Trim and dapper, Du Bois had a flamboyant personality and a combative spirit. Not long after he began teaching at Atlanta University in 1897, he criticized Booker T. Washington’s conservative strategy for improving the quality of life for African Americans. Du Bois called Washington’s 1895 speech “the Atlanta Compromise” and the name stuck. Washington, he charged, was a coward so determined to please powerful Whites that he “accepted the alleged inferiority of the Negro” so Blacks could “concentrate all their energies on industrial education, the accumulation of wealth, and the conciliation of the South.”
Du Bois stressed that the priorities should be reversed—that African American leaders should adopt a strategy of “ceaseless agitation” directed at ensuring the right to vote and winning civil equality. The education of Blacks, Du Bois maintained, should not be merely vocational but should focus on developing bold leaders willing to challenge segregation and discrimination.

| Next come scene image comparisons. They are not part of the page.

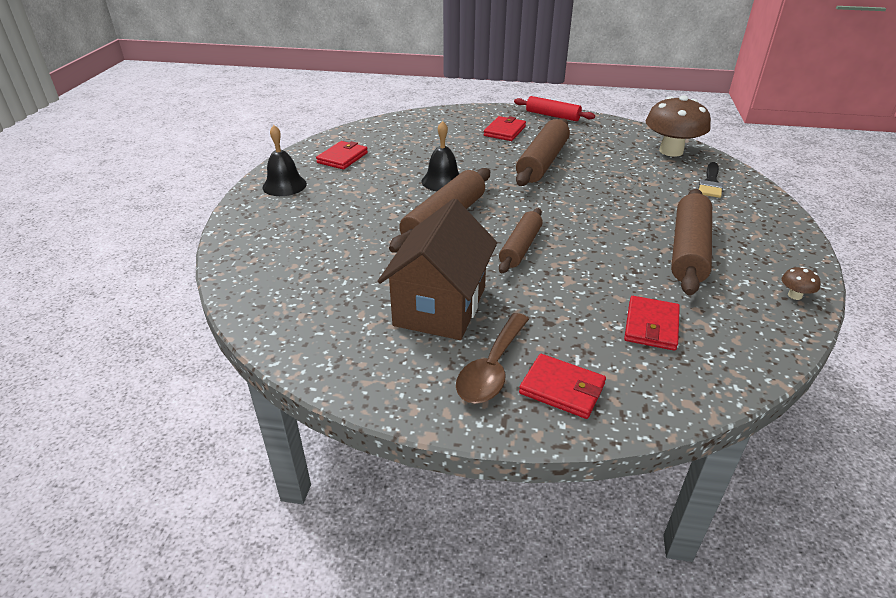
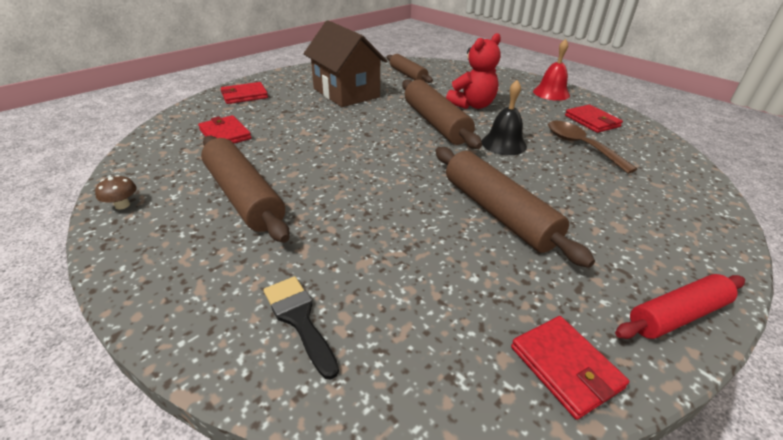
camera: 125 degrees right, 0 degrees up
black bell [262,125,307,196] -> red bell [533,39,570,101]
brown spoon [456,313,529,403] -> brown spoon moved to [548,121,638,174]
red wallet [484,116,526,141] -> red wallet moved to [511,316,629,420]
brown rolling pin [499,208,543,273] -> brown rolling pin moved to [387,54,433,83]
brown mushroom [646,95,711,157] -> none
none -> red teddy bear [446,33,501,109]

He demanded that disenfranchisement and legalized segregation cease immediately and that the laws of the land be enforced.

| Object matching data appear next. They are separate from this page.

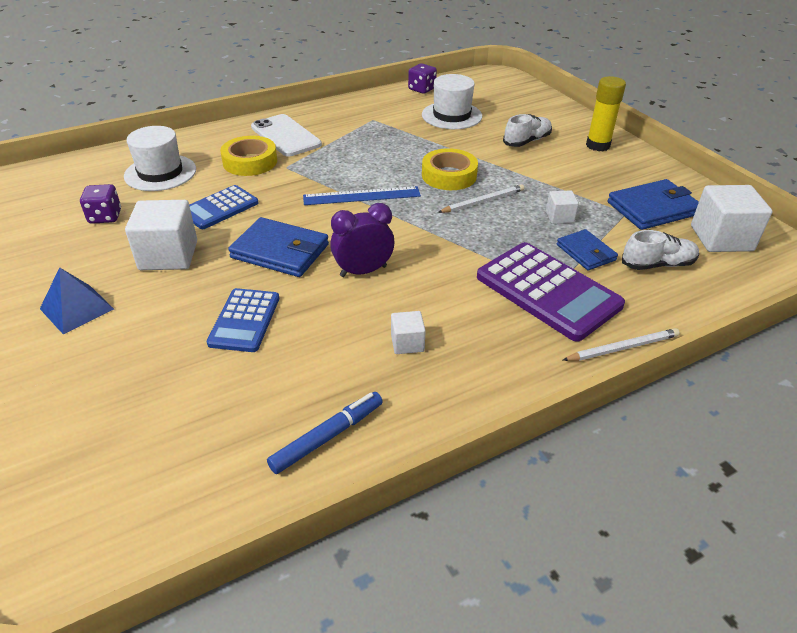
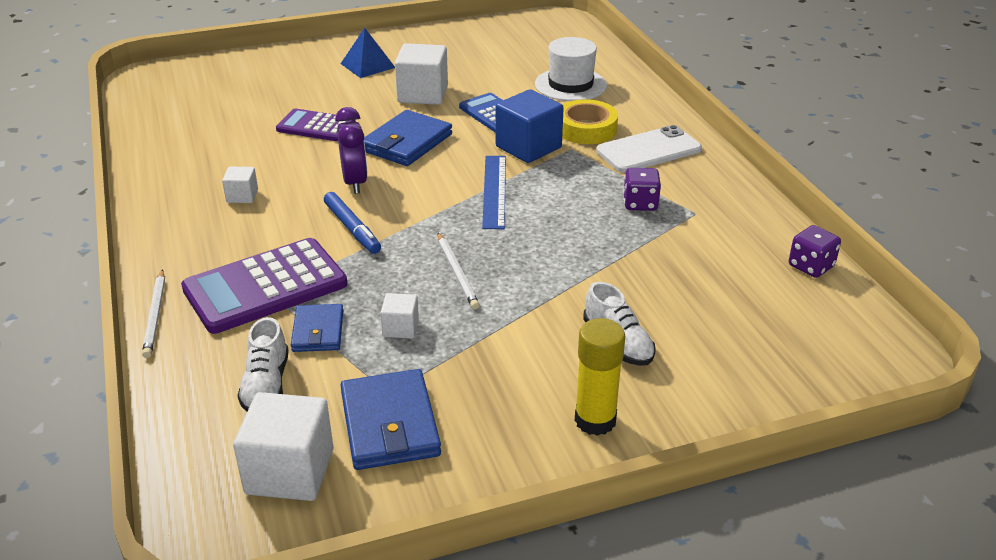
camera: 100 degrees right, 5 degrees down
purple dice [80,184,121,224] -> purple dice moved to [623,168,661,211]
blue calculator [207,288,279,352] -> purple calculator [276,108,356,141]
blue marker [267,392,383,474] -> blue marker moved to [324,192,381,254]
white hat [422,74,482,129] -> none
yellow tape [422,148,478,190] -> none
blue wallet [557,229,618,270] -> blue wallet turned 75 degrees counterclockwise [291,304,343,352]
none -> blue cube [496,89,564,163]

For his part, Washington stressed that Du Bois, a new Englander, never understood the brutal dynamics of southern racism. A more militant strategy in the South would only have gotten more Blacks lynched. Nor did Du Bois or other critics know that Washington secretly financed legal efforts to oppose Jim Crow laws. Such “quiet efforts,” he noted, were more successful and realistic than the “brass band” approach championed by Du Bois. The dispute between Washington and Du Bois over tactics exposed the tensions that would divide the twentieth-century civil rights movement: militancy versus conciliation, separatism versus assimilation, social justice versus economic opportunities. By 1915, when Washington died, the leadership of the nation’s Black community was passing to Du Bois and others whose uncompromising effort to gain true equality signaled the beginning of the civil rights century.
Glossary
- Mississippi Plan (1890)
- Series of state constitutional amendments that sought to disenfranchise Black voters and was quickly adopted by nine other southern states.
- separate but equal
- Underlying principle behind segregation that was legitimized by the Supreme Court ruling in Plessy v. Ferguson (1896).
- Wilmington Insurrection (1898)
- Led by Alfred Waddell in Wilmington, North Carolina, White supremacists rampaged through the Black community, overthrew the local government, and forced over 2,000 African Americans into exile.
- Atlanta Compromise (1895)
- Speech by Booker T. Washington that called for the Black community to strive for economic prosperity before demanding political and social equality.